* _EXERCISE INSTRUCTIONS_
An exact reprint of every record below is required, with the pictures left out.

* _INPUT FOR THIS TASK_
□ □ □ □ □ □ □

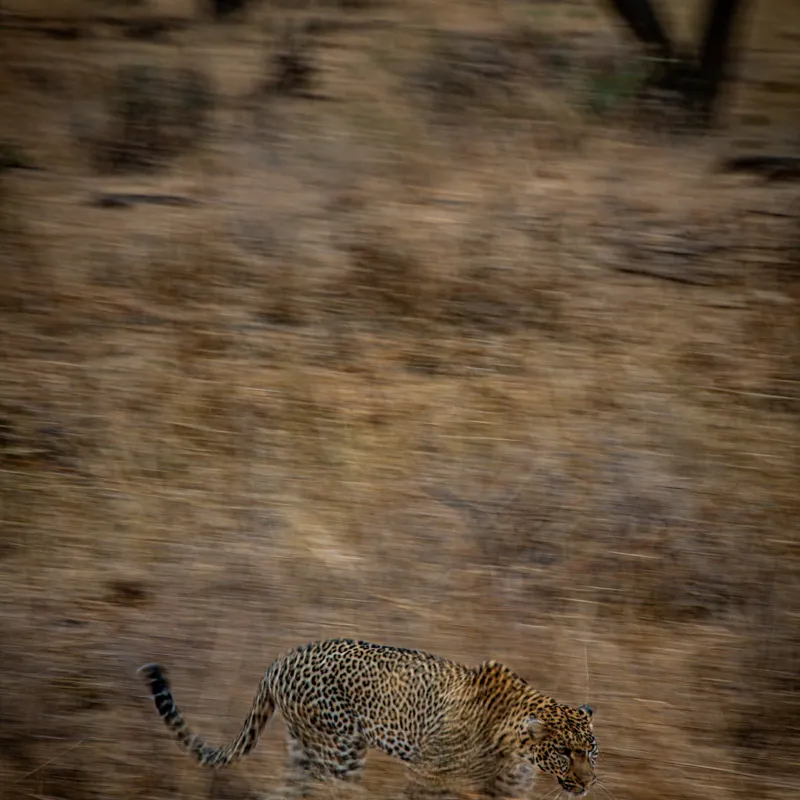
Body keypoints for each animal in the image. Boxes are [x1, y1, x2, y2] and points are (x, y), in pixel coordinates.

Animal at [139, 638, 598, 798]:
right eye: (563, 752)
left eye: (591, 751)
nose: (589, 782)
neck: (517, 747)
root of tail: (280, 660)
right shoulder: (428, 776)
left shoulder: (506, 792)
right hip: (338, 752)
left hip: (305, 750)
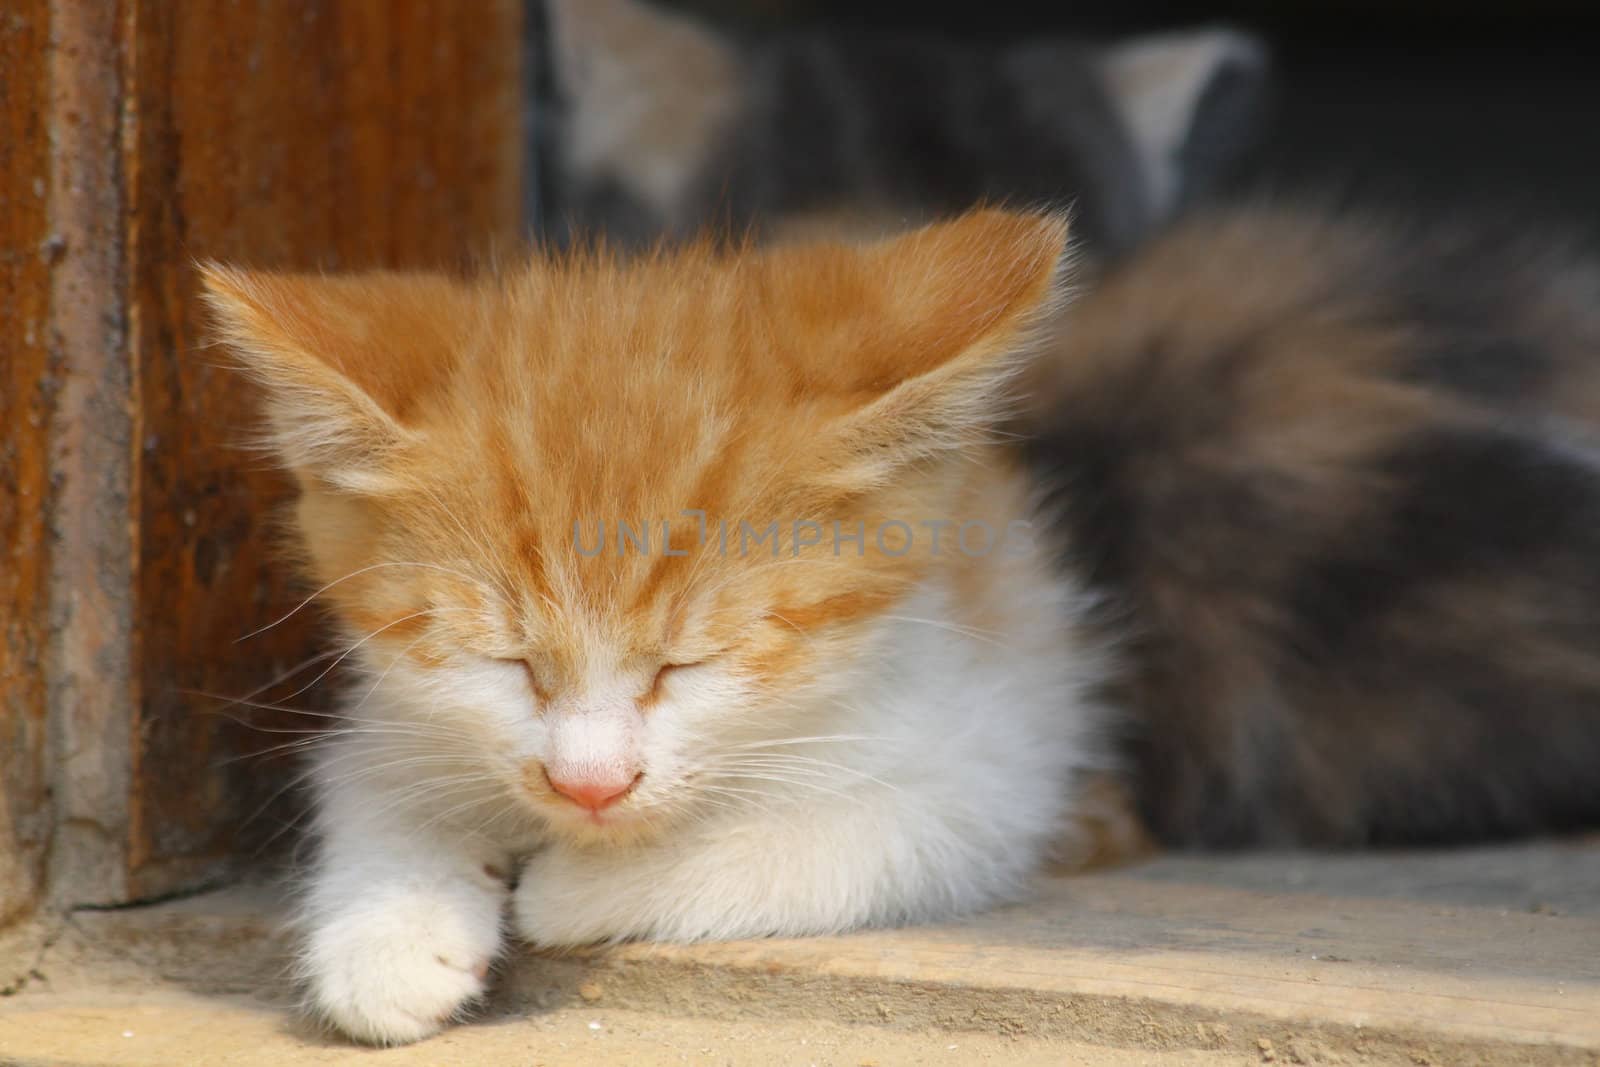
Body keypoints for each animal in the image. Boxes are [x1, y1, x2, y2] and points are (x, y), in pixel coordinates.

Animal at [200, 211, 1107, 1049]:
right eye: (507, 661)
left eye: (691, 663)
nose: (589, 785)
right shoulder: (396, 708)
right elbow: (368, 779)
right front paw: (389, 926)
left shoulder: (985, 763)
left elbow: (843, 833)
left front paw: (573, 888)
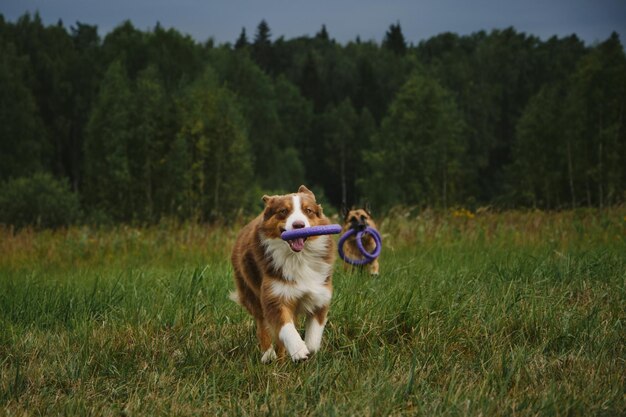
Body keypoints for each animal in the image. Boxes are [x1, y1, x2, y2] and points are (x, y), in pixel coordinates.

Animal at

□ □ □ □ □ □ □

* _EXERCISE OUTPUT_
Body keypoints for each animal in the image. Boxes are [x1, y1, x2, y2] and points are (x, y), in pixel coordinates.

Animal at [139, 638, 598, 798]:
right eye: (563, 752)
left eye: (591, 751)
nose: (589, 782)
neck: (517, 747)
root of tail: (280, 660)
right shoulder: (428, 776)
left shoulder: (506, 792)
right hip: (338, 752)
left hip: (305, 750)
Body keypoints for each animal in the image. Boxes are [x1, y1, x2, y2] and points are (x, y), in pixel coordinates.

Animal at [200, 211, 1107, 1049]:
right eye: (507, 661)
left eye: (691, 663)
nose: (589, 785)
right shoulder: (396, 708)
right elbow: (368, 779)
right front paw: (389, 926)
left shoulder: (985, 763)
left elbow: (843, 833)
left front paw: (573, 888)
Body keypoints for each animal in the image. Boxes are [x1, y1, x2, y2] and points are (x, y), in pixel coordinates.

Animal at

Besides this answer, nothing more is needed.